• _Exercise_:
Leave out the images and repeat every entry below exactly.
##### Data extract
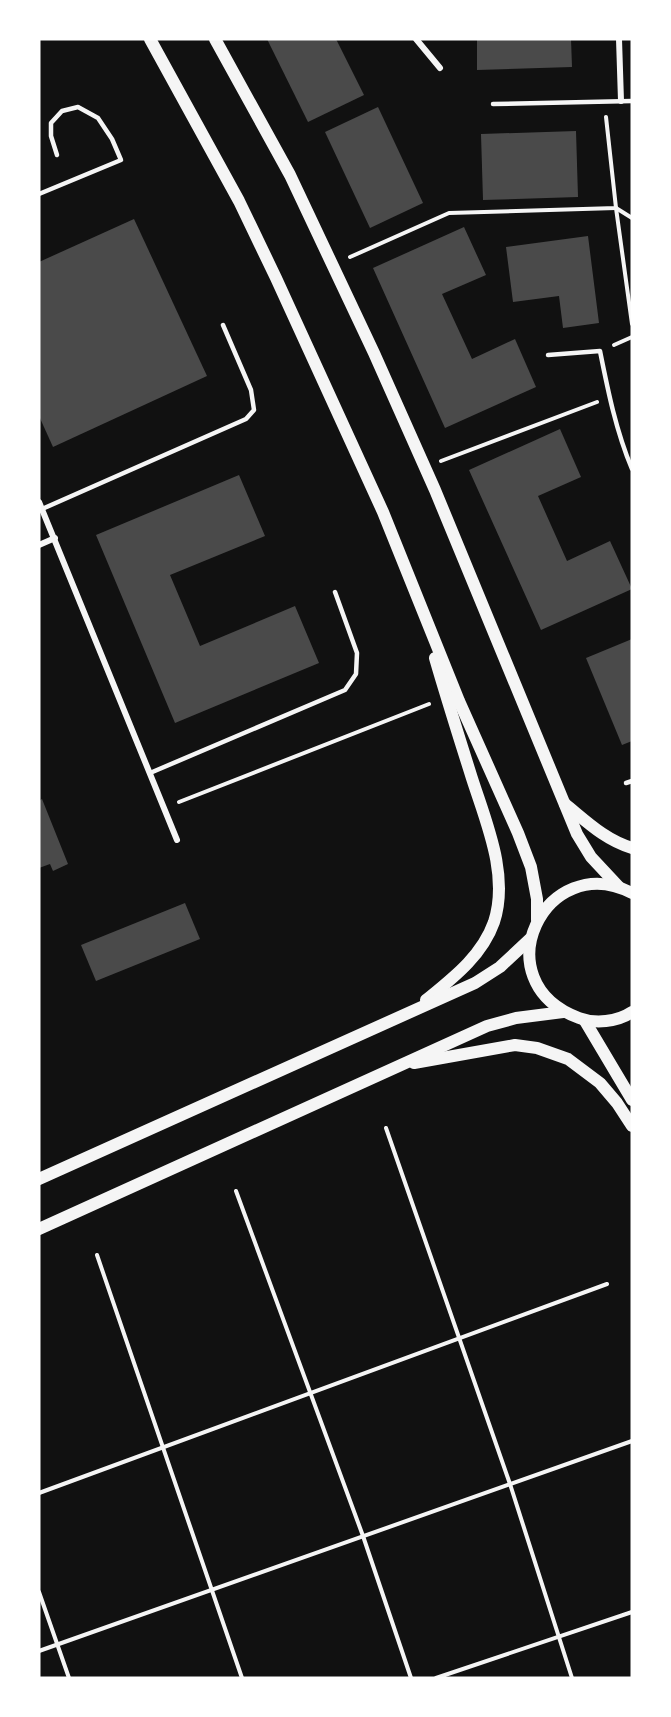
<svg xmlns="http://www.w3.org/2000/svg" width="671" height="1717" font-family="Overpass,sans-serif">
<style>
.building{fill:#4a4a4a}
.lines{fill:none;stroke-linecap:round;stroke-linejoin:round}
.path{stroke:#f5f5f5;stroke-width:4}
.service{stroke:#f5f5f5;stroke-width:4.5}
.minor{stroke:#f5f5f5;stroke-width:6}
.secondary{stroke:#f5f5f5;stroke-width:12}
</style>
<rect width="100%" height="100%" fill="#111"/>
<g class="building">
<polygon points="267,39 336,39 364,95 308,122"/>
<polygon points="477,39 571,39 572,67 477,70"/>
<polygon points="378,107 423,203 370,228 325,132"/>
<polygon points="576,131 578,197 483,200 481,134"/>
<polygon points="134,219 207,376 53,447 39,416 39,262"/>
<polygon points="464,227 486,275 442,294 472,359 515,339 536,387 445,428 373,268"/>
<polygon points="588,236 599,323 563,328 559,296 513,302 506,247"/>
<polygon points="560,429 581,477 538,496 567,561 610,541 632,589 541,630 469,470"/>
<polygon points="239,475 265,536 170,575 200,646 295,606 319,663 175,723 96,535"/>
<polygon points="632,639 632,741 622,745 586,658"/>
<polygon points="42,799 68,864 53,871 50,864 39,868 39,801"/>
<polygon points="185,903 200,939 96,981 81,945"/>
</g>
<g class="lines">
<g class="path">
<polyline points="616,208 632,324"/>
<polyline points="616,208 632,218"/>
<polyline points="350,257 449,213 616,208 606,117"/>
<polyline points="614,345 632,337"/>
<polyline points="441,461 597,402"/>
<polyline points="179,802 429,704"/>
<polyline points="386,1128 510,1484 572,1678"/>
<polyline points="236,1191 363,1536 411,1678"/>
<polyline points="97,1255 242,1678"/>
<polyline points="39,1493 607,1284"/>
<polyline points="39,1592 69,1678"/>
<polyline points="39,1651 632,1441"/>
<polyline points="436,1678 632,1612"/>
</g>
<g class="service">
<polyline points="493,104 632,101"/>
<polyline points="39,194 121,160 112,139 98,118 78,107 62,111 51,123 51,136 57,155"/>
<path d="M548,355L600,351C608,391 616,431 632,469"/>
<polyline points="42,509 246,419 254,410 251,390 223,325"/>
<polyline points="150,773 345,690 356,674 357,653 335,592"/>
<polyline points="626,783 632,781"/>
</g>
<g class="minor">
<polyline points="416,39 440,68"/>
<polyline points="619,39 621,101"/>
<polyline points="39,502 177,840"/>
<polyline points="39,545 55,538"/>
</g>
<g class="secondary">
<polyline points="150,39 239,201 276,278 383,512 459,701 518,833 531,867 537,899 537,920"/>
<polyline points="215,39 290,175 374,353 435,490 577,834 591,857 619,887"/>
<path d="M565,804C586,821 605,840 632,848"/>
<path d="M632,893C546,848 480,981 579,1018C595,1024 617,1022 632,1012"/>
<path d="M426,1000C453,978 482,956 494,922C510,873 484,818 470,772C458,734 446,696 435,658"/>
<polyline points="585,1021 632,1100"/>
<polyline points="414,1063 515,1045 537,1048 568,1059 600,1083 617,1103 632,1126"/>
<polyline points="39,1179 475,983 500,967 530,939"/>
<polyline points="39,1229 487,1026 516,1018 563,1012"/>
</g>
</g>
<rect width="671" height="1717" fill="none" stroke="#ffffff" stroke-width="81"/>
</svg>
##########
• _Reply_:
<svg xmlns="http://www.w3.org/2000/svg" width="671" height="1717" font-family="Overpass,sans-serif">
<style>
.building{fill:#4a4a4a}
.lines{fill:none;stroke-linecap:round;stroke-linejoin:round}
.path{stroke:#f5f5f5;stroke-width:4}
.service{stroke:#f5f5f5;stroke-width:4.5}
.minor{stroke:#f5f5f5;stroke-width:6}
.secondary{stroke:#f5f5f5;stroke-width:12}
</style>
<rect width="100%" height="100%" fill="#111"/>
<g class="building">
<polygon points="267,39 336,39 364,95 308,122"/>
<polygon points="477,39 571,39 572,67 477,70"/>
<polygon points="378,107 423,203 370,228 325,132"/>
<polygon points="576,131 578,197 483,200 481,134"/>
<polygon points="134,219 207,376 53,447 39,416 39,262"/>
<polygon points="464,227 486,275 442,294 472,359 515,339 536,387 445,428 373,268"/>
<polygon points="588,236 599,323 563,328 559,296 513,302 506,247"/>
<polygon points="560,429 581,477 538,496 567,561 610,541 632,589 541,630 469,470"/>
<polygon points="239,475 265,536 170,575 200,646 295,606 319,663 175,723 96,535"/>
<polygon points="632,639 632,741 622,745 586,658"/>
<polygon points="42,799 68,864 53,871 50,864 39,868 39,801"/>
<polygon points="185,903 200,939 96,981 81,945"/>
</g>
<g class="lines">
<g class="path">
<polyline points="616,208 632,324"/>
<polyline points="616,208 632,218"/>
<polyline points="350,257 449,213 616,208 606,117"/>
<polyline points="614,345 632,337"/>
<polyline points="441,461 597,402"/>
<polyline points="179,802 429,704"/>
<polyline points="386,1128 510,1484 572,1678"/>
<polyline points="236,1191 363,1536 411,1678"/>
<polyline points="97,1255 242,1678"/>
<polyline points="39,1493 607,1284"/>
<polyline points="39,1592 69,1678"/>
<polyline points="39,1651 632,1441"/>
<polyline points="436,1678 632,1612"/>
</g>
<g class="service">
<polyline points="493,104 632,101"/>
<polyline points="39,194 121,160 112,139 98,118 78,107 62,111 51,123 51,136 57,155"/>
<path d="M548,355L600,351C608,391 616,431 632,469"/>
<polyline points="42,509 246,419 254,410 251,390 223,325"/>
<polyline points="150,773 345,690 356,674 357,653 335,592"/>
<polyline points="626,783 632,781"/>
</g>
<g class="minor">
<polyline points="416,39 440,68"/>
<polyline points="619,39 621,101"/>
<polyline points="39,502 177,840"/>
<polyline points="39,545 55,538"/>
</g>
<g class="secondary">
<polyline points="150,39 239,201 276,278 383,512 459,701 518,833 531,867 537,899 537,920"/>
<polyline points="215,39 290,175 374,353 435,490 577,834 591,857 619,887"/>
<path d="M565,804C586,821 605,840 632,848"/>
<path d="M632,893C546,848 480,981 579,1018C595,1024 617,1022 632,1012"/>
<path d="M426,1000C453,978 482,956 494,922C510,873 484,818 470,772C458,734 446,696 435,658"/>
<polyline points="585,1021 632,1100"/>
<polyline points="414,1063 515,1045 537,1048 568,1059 600,1083 617,1103 632,1126"/>
<polyline points="39,1179 475,983 500,967 530,939"/>
<polyline points="39,1229 487,1026 516,1018 563,1012"/>
</g>
</g>
<rect width="671" height="1717" fill="none" stroke="#ffffff" stroke-width="81"/>
</svg>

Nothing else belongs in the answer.